# start of Extract to read
I tried the link - you need to be a registered googlehead in order to download it. OK for me, but not, I suspect, for everyone.
When I want to share documents rather than pictures I use…
http://www.4shared.com/
Oh, and
http://tinyurl.com/
would let you make that massive massive url into a small one - one that you can remember even!

(Ah, and the instructions say "A5 & B5" - should be "A6 & B6")


----------



## alba (Jul 31, 2010)

Thanks *Jerry.*

Thanks *Pawky*

Got it in one. I'm on Google.

Jamie


----------



## TopamaxSurvivor (May 2, 2008)

That is really nice of you guys to do that. Too bad I don't make raised panel doors. Maybe now that you have all the work done, maybe I shouid start planning something that needs them ;-)) i'm going to favorite this just in case.


----------



## jdhog (Jan 19, 2010)

"(Ah, and the instructions say "A5 & B5" - should be "A6 & B6")"

OK, I fixed that. If anyone else finds errors please let me know. I will send Pakwy the revision.

Thanks


----------



## CharlieM1958 (Nov 7, 2006)

Jerry, that is definitely an excellent spreadsheet you've designed. Thanks for sharing it, and thanks to Pawky for posting it!


----------



## Florida_Jim (Jul 10, 2010)

Jerry & Pawky,
Thank you so much.
I really appreciate the effort that went into the creation and listing of this wonderful spreadsheet. 
New kitchen cabinets are on my list. I think this will be a big help.
I have a question.
I want to make cathedral style panels for my doors. 
If I use the thinnest part of the rail as my rail width, I think that that would work for defining
my panel dimensions. Do you think that that would work?
Thanks again for your effort.

Jim


----------



## jdhog (Jan 19, 2010)

I considered making a tab for arched doors but the only difference between a regular door and an arched door is the width of the upper rail…all other parts have the same dimentions. I am not an expert here by any means but it seems to me that the upper rail on arched doors is somewhere between 3 ¼ to 4 ¼ inches wide depending on the significance of the arch. I suppose it could be even wider for an even more dramatic arch.

After cutting out the arched pattern from the upper rail, the thinnest part of the upper rail should still be 2 ¼ inches wide. The panel dimensions will be the same as a regular door but you will end up with more waste cutting out the arch.

The calculator can be used for arched doors. Once you get all your dimensions… simply increase the width of the upper rail to accommodate the arch that you desire.
# end of Extract to read
# start of Dataset
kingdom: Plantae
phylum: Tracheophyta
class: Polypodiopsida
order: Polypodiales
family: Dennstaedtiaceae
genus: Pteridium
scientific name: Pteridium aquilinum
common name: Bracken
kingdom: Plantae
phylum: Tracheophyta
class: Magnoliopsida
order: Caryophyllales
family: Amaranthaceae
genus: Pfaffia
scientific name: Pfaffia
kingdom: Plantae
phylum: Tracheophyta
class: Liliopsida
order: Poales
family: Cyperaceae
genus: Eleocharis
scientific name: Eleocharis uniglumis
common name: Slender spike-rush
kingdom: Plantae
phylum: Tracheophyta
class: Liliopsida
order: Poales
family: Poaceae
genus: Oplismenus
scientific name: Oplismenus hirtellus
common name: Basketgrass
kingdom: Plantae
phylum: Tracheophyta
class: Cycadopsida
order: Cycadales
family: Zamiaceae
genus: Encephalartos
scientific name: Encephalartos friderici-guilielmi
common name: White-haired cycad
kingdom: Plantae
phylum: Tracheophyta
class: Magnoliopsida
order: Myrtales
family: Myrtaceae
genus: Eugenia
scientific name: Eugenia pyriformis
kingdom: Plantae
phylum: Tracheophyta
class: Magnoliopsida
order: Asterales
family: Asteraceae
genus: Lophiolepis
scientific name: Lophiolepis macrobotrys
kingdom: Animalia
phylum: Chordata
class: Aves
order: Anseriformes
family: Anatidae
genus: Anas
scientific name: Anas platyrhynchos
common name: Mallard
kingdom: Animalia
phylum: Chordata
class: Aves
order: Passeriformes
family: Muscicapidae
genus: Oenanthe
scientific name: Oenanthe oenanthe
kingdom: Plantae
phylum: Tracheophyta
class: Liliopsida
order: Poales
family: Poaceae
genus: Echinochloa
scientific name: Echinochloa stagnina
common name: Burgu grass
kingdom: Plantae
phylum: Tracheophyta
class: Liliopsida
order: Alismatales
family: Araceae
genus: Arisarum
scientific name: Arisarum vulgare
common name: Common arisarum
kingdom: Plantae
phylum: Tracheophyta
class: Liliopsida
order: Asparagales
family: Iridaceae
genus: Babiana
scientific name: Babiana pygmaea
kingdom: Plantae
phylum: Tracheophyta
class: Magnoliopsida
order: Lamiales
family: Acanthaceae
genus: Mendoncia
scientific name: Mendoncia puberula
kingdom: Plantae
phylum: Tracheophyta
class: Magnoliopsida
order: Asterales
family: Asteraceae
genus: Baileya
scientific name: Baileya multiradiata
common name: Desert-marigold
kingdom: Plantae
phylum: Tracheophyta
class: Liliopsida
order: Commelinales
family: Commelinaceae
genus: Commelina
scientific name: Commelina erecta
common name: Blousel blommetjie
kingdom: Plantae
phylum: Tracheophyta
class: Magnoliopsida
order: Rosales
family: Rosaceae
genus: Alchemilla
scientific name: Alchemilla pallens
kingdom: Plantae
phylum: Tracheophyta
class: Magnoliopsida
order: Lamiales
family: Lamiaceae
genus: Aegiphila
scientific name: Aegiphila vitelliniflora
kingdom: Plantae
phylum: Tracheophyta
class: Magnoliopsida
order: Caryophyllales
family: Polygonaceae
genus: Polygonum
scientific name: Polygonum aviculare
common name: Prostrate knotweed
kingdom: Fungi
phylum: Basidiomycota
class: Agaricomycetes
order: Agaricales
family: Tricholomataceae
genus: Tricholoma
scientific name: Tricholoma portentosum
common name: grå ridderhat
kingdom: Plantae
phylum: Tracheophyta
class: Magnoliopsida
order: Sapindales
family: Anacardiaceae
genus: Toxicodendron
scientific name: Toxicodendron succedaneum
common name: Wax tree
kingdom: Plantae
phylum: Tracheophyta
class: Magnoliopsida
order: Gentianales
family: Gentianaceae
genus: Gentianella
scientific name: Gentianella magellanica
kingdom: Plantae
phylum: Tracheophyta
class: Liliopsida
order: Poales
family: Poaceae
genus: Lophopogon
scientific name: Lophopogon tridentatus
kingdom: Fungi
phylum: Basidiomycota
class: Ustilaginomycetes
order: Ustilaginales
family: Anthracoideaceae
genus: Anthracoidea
# end of Dataset
_Directions for this task_.
Rewrite the forum thread's paragraph that begins "I considered making a tab for arched doors" in fewer words, keeping its main facts. The records are separate material, unrelated to the forum thread.

_Written solution_.
The writer thought about adding a tab for arched doors. An arched door differs from a regular one only in the width of the upper rail. All other parts have the same dimensions. Without claiming to be an expert, the writer guesses the upper rail runs about 3 ¼ to 4 ¼ inches wide, depending on how pronounced the arch is, and possibly wider for a more dramatic arch.